Soil Bacteria Gobble Spilled Diesel Fuel
After the Exxon Valdez met Bligh Reef in spring of 1989, I was among hundreds of newly hired Alaskans who landed on the beaches of Prince William Sound. Using diaper-like cloths, we wiped crude oil off black, greasy rocks. Many of us shared a common thought about the never-ending task: "There must be a better way."
For many types of fuel spills, there is a better way: feed the contaminated soil to bacteria with a hunger for petroleum products. In a process called bioremediation, soil bacteria make a meal out of spilled oil and gasoline.
In theory, everybody wins: the bacteria are happy because they've gained energy from the fuels; humans are happy because the bacteria have transformed the toxic liquids into carbon dioxide and water, the same products we exhale.
Bioremediation is good, but it isn't perfect, according to Mark Tumeo, director of the Environmental Technology Laboratory at the University of Alaska Fairbanks. Tumeo is working on a bioremediation project at McMurdo Station, a research center on Antarctica.
The fuel-eating bacteria, known as Pseudomonas, have evolved a taste for hydrocarbons, the major component of fossil fuels. The molecular structure of a hydrocarbon can be visualized as a backbone-like string of carbon atoms bonded to a rib cage of hydrogen atoms.
Shaped like Tic-Tac breath mints, Pseudomonas are so tiny that 50 of them could line up bumper-to-bumper across the sharp edge of a piece of paper. A shovel-full of soil dug almost anywhere on Earth contains millions of them.

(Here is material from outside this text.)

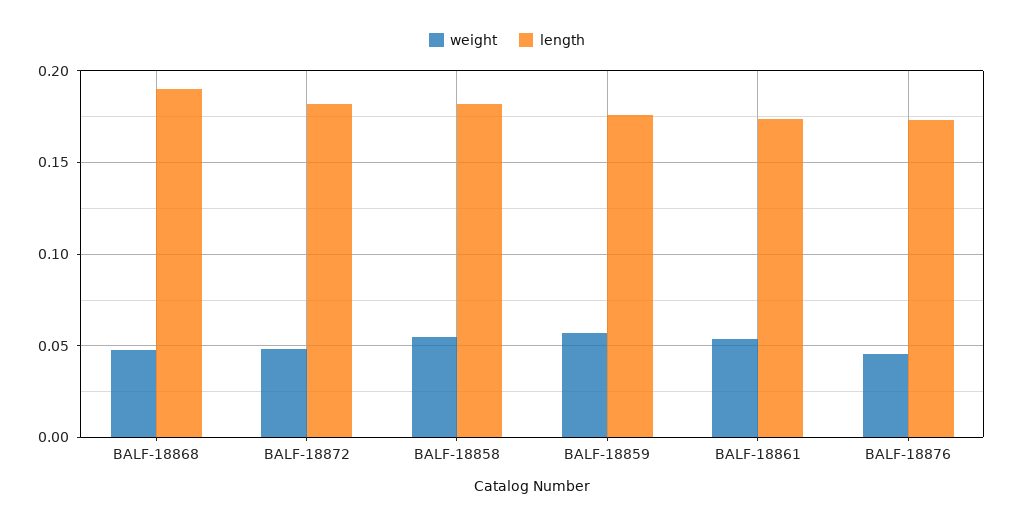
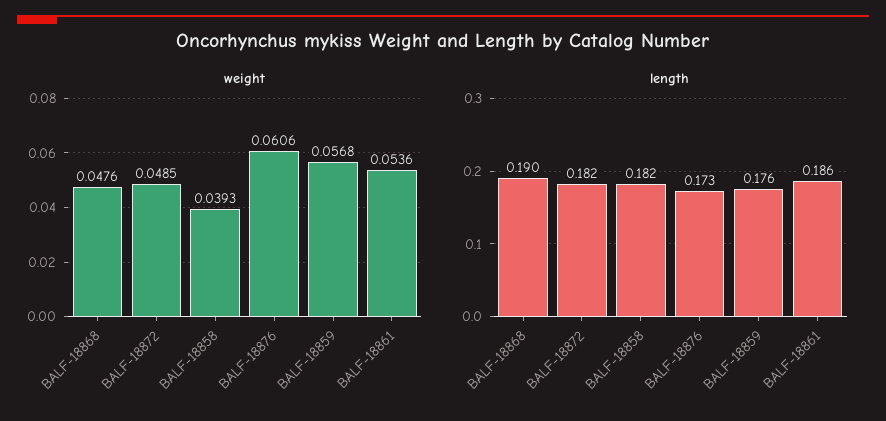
weight, BALF-18858: 0.055 -> 0.0393
length, BALF-18861: 0.175 -> 0.186
weight, BALF-18876: 0.045 -> 0.0606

Tumeo found oil-eating Pseudomonas on a diesel spill between two storage tanks at McMurdo Station. Since no natural sources of oil have been found on Antarctica, Tumeo thinks the bacteria he found may have hitched a ride to the continent on an oil tanker. The multinational Antarctic Treaty prohibits exotic species from being introduced to the continent, but since Pseudomonas are already there, Tumeo is hoping to use them to clean up some of the fuel spills that have occurred since McMurdo Station opened in the 1950's.
His work, which is featured in a recent issue of the British journal New Scientist, involves 12 wooden boxes. Into some, he's added the following unsavory ingredients: a cubic foot of diesel-soaked soil, sewage, and surfactants, which are chemicals that break the surface tension of the soil to allow bacteria easier access to the diesel fuel. Tumeo's goal is to create an environment in which the bacteria thrive. At the South Pole, and in Alaska, this might include warming the soil, because at temperatures below freezing Pseudomonas work about as well as squirt guns. Other bacterial boosts include adding oxygen to soil to stimulate the aerobic creatures, and mixing in waste water to provide other nutrients.
After the different mixtures within Tumeo's 12 boxes have reacted for about a year, he should know under what conditions Pseudomonas work best in the Antarctic. If the bacteria work there, he said, they should work anywhere.
As amazing as fuel-eating bacteria are, they can't be counted on to clean up the next big oil spill, Tumeo said. Crude oil has components too thick, waxy and complicated for the bacteria to handle. Even though many fuel-stained soils have been cleaned by bacteria, the number of factors effecting their performance makes bioremediation an inexact, though promising, science.
In the mid-80s, bioremediation was seen as the "silver bullet," by which many hoped to clean all contaminated soil problems, Tumeo said. But, alas, it's not that simple.
"We all want an easy solution to difficult problems," Tumeo said. "But unfortunately we live in a very complex world."